In Francia una catena non si è limitata a creare delle repliche di ristoranti italiani, ma ha voluto creare un concetto di fast-food. Nel 2002 amici d’infanzia, Emmanuel Guth e Denis Sutter, aprono il primo Mezzo di Pasta, a Strasburgo. È un piccolo locale, che riproduce con la pasta quello che Subway fa con i panini. I clienti scelgono il tipo di pasta secca che preferiscono; una volta cotta, aggiungono il sugo preferito. Il tutto viene messo in un cartone e mangiato a un tavolo o per strada. Un’immagine che farà forse ribrezzo alla maggior parte degli italiani, ma che non ha impedito un’espansione notevole: oggi ci sono 132 locali, tra Francia e altri otto Paesi, dal Messico al Libano.
Ragazzi mangiano dai cartoni di Mezzo di Pasta
Se poi si guarda agli Stati Uniti, la patria delle catene di ristorazione, si perde il contodelle insegne italiane (spesso fondate da italoamericani) e dei punti di ristoro. Sbarro, la catena di pizza al trancio e cucina italiana, ha più di mille locali ed è stata fondata 50 anni fa da Carmela “Mama” Sbarro (morta lo scorso anno) con il marito Gennaro. Tra i ristoranti “casual dining” italianeggianti, Olive Garden ha ben 800 locali, ispirati nello stile a una fattoria di Castellina in Chianti. Carabba’s Italian Grill ne conta 230 e altrettanti ne hanno Romano’s Macaroni Grill e Fazoli’s, Seguono Buca di Beppo, Uno Chicago Grill, con più di cento locali ciascuno, e decine se non centinaia di insegne minori.

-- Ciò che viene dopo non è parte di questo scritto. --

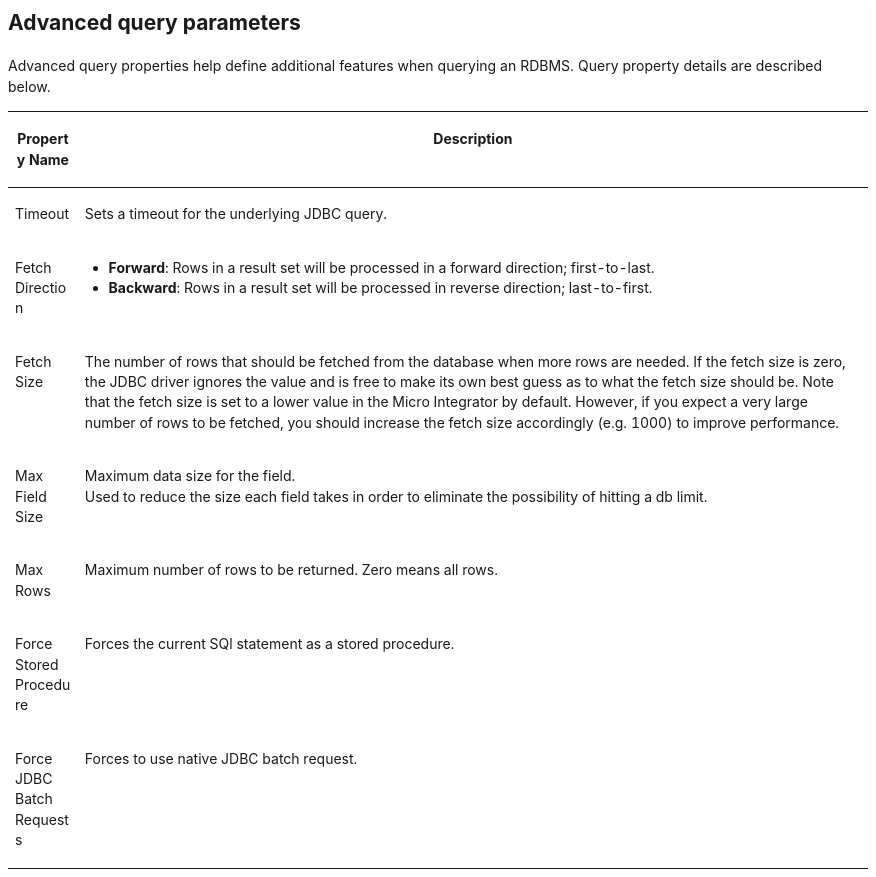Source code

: ## Advanced query parameters

Advanced query properties help define additional features when querying an RDBMS. Query property details are described below.

<table>
<tr class="header">
<th><p>Property Name</p></th>
<th><p>Description</p></th>
</tr>
<tbody>
<tr class="odd">
<td><p>Timeout</p></td>
<td><p>Sets a timeout for the underlying JDBC query.</p></td>
</tr>
<tr class="even">
<td>
	<p>Fetch Direction</p></td>
<td>
	<ul>
		<li>
			<b>Forward</b>: Rows in a result set will be processed in a forward direction; first-to-last.
		</li>
		<li>
			<b>Backward</b>: Rows in a result set will be processed in reverse direction; last-to-first. 
		</li>
	</ul>
</td>
</tr>
<tr class="odd">
<td><p>Fetch Size</p></td>
<td><p>The number of rows that should be fetched from the database when more rows are needed. If the fetch size is zero, the JDBC driver ignores the value and is free to make its own best guess as to what the fetch size should be. Note that the fetch size is set to a lower value in the Micro Integrator by default. However, if you expect a very large number of rows to be fetched, you should increase the fetch size accordingly (e.g. 1000) to improve performance.</p></td>
</tr>
<tr class="even">
<td><p>Max Field Size</p></td>
<td><p>Maximum data size for the field.<br />
Used to reduce the size each field takes in order to eliminate the possibility of hitting a db limit.</p></td>
</tr>
<tr class="odd">
<td><p>Max Rows</p></td>
<td><p>Maximum number of rows to be returned. Zero means all rows.</p></td>
</tr>
<tr class="even">
<td><p>Force Stored Procedure</p></td>
<td><p>Forces the current SQl statement as a stored procedure.</p></td>
</tr>
<tr class="odd">
<td><p>Force JDBC Batch Requests</p></td>
<td><p>Forces to use native JDBC batch request.</p></td>
</tr>
</tbody>
</table>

Uno degli astri nascenti è Piada Italian Street Food, catena fondata da tale Chris Doody, dall’Ohio, che dopo un salto a Rimini ha capito che la piadina (descritta agli americani come una sorta di burrito) poteva sfondare nel mercato americano. Se si contano anche le pizze, basti solo accennare agli 11mila Pizza Hut e i 9.700 Domino’s Pizza sparsi per il mondo, oltre alla britannica Pizza Express e alla spagnola Telepizza.
Giganti che non sono ancora entrati in Italia, dove invece si è inserita Villa Pizza, marchio statunitense che ha colonizzato i centri commerciali, soprattutto in Sicilia. Rumor nel settore della ristorazione commerciale danno per prossima addirittura un’apertura in Italia anche di Vapiano. Intanto, è arrivata una catena di gelaterie francese, Amorino, con tre dei suoi 80 punti vendita tra Milano e Verona.
Ma cosa aspettano le insegne di ristorazione realmente italiane a occupare gli spazi all’estero? In realtà qualcosa si sta muovendo, anche se su numeri piccoli. Rana e Barilla hanno cominciato quest’anno ad aprire ristoranti e stabilimenti negli Usa, mentre altre catene più strutturate si sono organizzate da più tempo. Tra i più attivi ci sono Rossopomodoro (gruppo Sebeto), soprattutto in Gran Bretagna e Stati Uniti, Fratelli La Bufala (gruppo M6), nel Regno Unito, le gelaterie Grom, in Giappone, Lino’s Coffee Shop, soprattutto in Medio Oriente. Gli unici marchi già molto sviluppati all’estero sono Illy, con 200 Espressamente Illy in 34 Paesi, e Lavazza. In questo caso ci sono le insegne Espression, in forte espansione tra Usa, Cina, Brasile e Nord Europa, Barista (in India) e Caffè di Roma (in Spagna, dove si è sviluppata prima di essere acquistata da Lavazza). Ma secondo esperti del settore il rischio è che questi operatori si siano mossi troppo tardi e che gli spazi di espansione per il cibo italiano siano già stati occupati, almeno nei mercati più interessanti.